# TEXTE DE L'EXERCICE

Face à ces difficultés, d’autres politiques que la promotion de la mixité méritent d’être prises en considération (politiques qui ne sont d’ailleurs pas exclusives d’une défense de la mixité). Les premières consistent à compenser les effets de l’origine sociale. Cette dernière ne peut évidemment pas être modifiée, mais l’école peut prendre des mesures spécifiques en faveur des élèves issus des milieux populaires, en leur offrant un accompagnement pédagogique plus soutenu qu’aux autres élèves [11]. Une autre option consiste à agir sur les territoires défavorisés. Les politiques mises en place avec les zones d’éducation prioritaires (ZEP) n’ont guère convaincu et ont pour cette raison été contestées. Mais c’est moins leur principe que leur mise en œuvre qui n’a pas été à la hauteur des enjeux [12]. Les moyens ont tout d’abord été saupoudrés dans un trop grand nombre de zones. Ensuite, si on tient compte de la plus grande jeunesse des enseignants présents dans les ZEP, et donc de leur moindre rémunération, il apparaît que l’État n’alloue guère plus de moyens aux ZEP qu’aux autres établissements. Si l’on agissait vraiment en faveur des établissements défavorisés, ceux-ci bénéficieraient de mesures plus fortes, avec notamment des équipes pédagogiques renforcées ou une diminution du nombre d’élèves par classe. D’après une étude de Thomas Piketty, la taille des classes influerait plus sur les résultats scolaires que la ségrégation [13].
Casser les « ghettos » ou aider les pauvres à améliorer leur sort ?

Images des pages et texte extrait

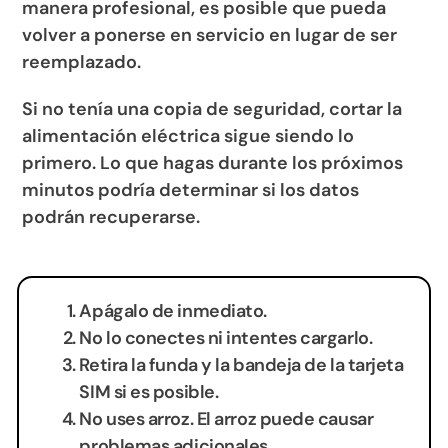
manera profesional, es posible que pueda
volver a ponerse en servicio en lugar de ser
reemplazado.
Si no tenía una copia de seguridad, cortar la
alimentación eléctrica sigue siendo lo
primero. Lo que hagas durante los próximos
minutos podría determinar si los datos
podrán recuperarse.
Apágalo de inmediato.
No lo conectes ni intentes cargarlo.
Retira la funda y la bandeja de la tarjeta
SIM si es posible.
No uses arroz. El arroz puede causar
problemas adicionales.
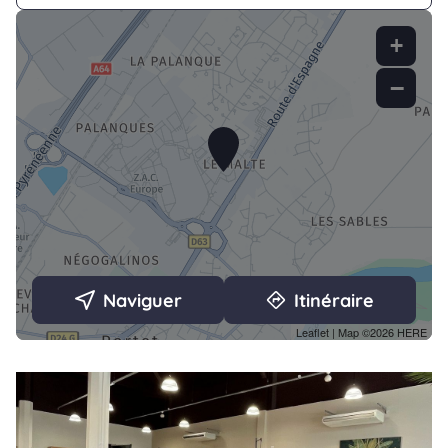
+
−
Naviguer
Itinéraire
Leaflet
| Map ©2026
HERE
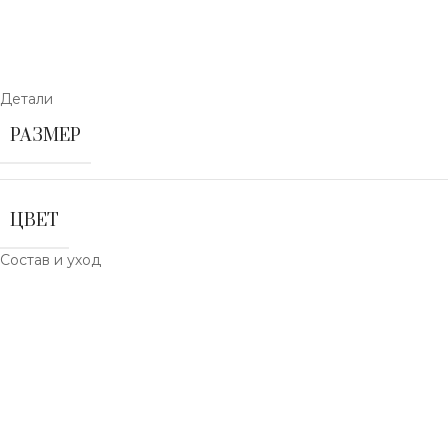
Детали
РАЗМЕР
ЦВЕТ
Состав и уход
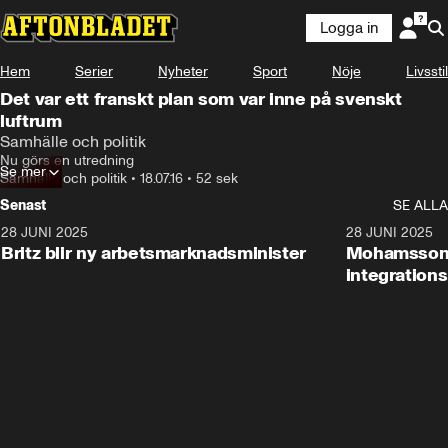
Logga in
Hem
Serier
Nyheter
Sport
Nöje
Livsstil
Det var ett franskt plan som var inne på svenskt
luftrum
Samhälle och politik
Nu görs en utredning
Se mer
Samhälle och politik
•
18.07.16
•
52 sek
Senast
SE ALLA
28 JUNI 2025
1:48
28 JUNI 2025
Britz blir ny arbetsmarknadsminister
Mohamsson b
integration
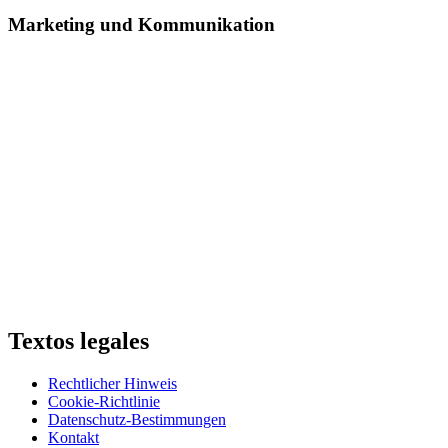
Marketing und Kommunikation
Textos legales
Rechtlicher Hinweis
Cookie-Richtlinie
Datenschutz-Bestimmungen
Kontakt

# CONSIGNE
Pouvez-vous reproduire le texte sur la mixité scolaire en entier, à l'identique ? Cette liste n'a aucun lien avec le texte sur la mixité scolaire.

# ZONE DE RÉPONSE
Face à ces difficultés, d’autres politiques que la promotion de la mixité méritent d’être prises en considération (politiques qui ne sont d’ailleurs pas exclusives d’une défense de la mixité). Les premières consistent à compenser les effets de l’origine sociale. Cette dernière ne peut évidemment pas être modifiée, mais l’école peut prendre des mesures spécifiques en faveur des élèves issus des milieux populaires, en leur offrant un accompagnement pédagogique plus soutenu qu’aux autres élèves [11]. Une autre option consiste à agir sur les territoires défavorisés. Les politiques mises en place avec les zones d’éducation prioritaires (ZEP) n’ont guère convaincu et ont pour cette raison été contestées. Mais c’est moins leur principe que leur mise en œuvre qui n’a pas été à la hauteur des enjeux [12]. Les moyens ont tout d’abord été saupoudrés dans un trop grand nombre de zones. Ensuite, si on tient compte de la plus grande jeunesse des enseignants présents dans les ZEP, et donc de leur moindre rémunération, il apparaît que l’État n’alloue guère plus de moyens aux ZEP qu’aux autres établissements. Si l’on agissait vraiment en faveur des établissements défavorisés, ceux-ci bénéficieraient de mesures plus fortes, avec notamment des équipes pédagogiques renforcées ou une diminution du nombre d’élèves par classe. D’après une étude de Thomas Piketty, la taille des classes influerait plus sur les résultats scolaires que la ségrégation [13].
Casser les « ghettos » ou aider les pauvres à améliorer leur sort ?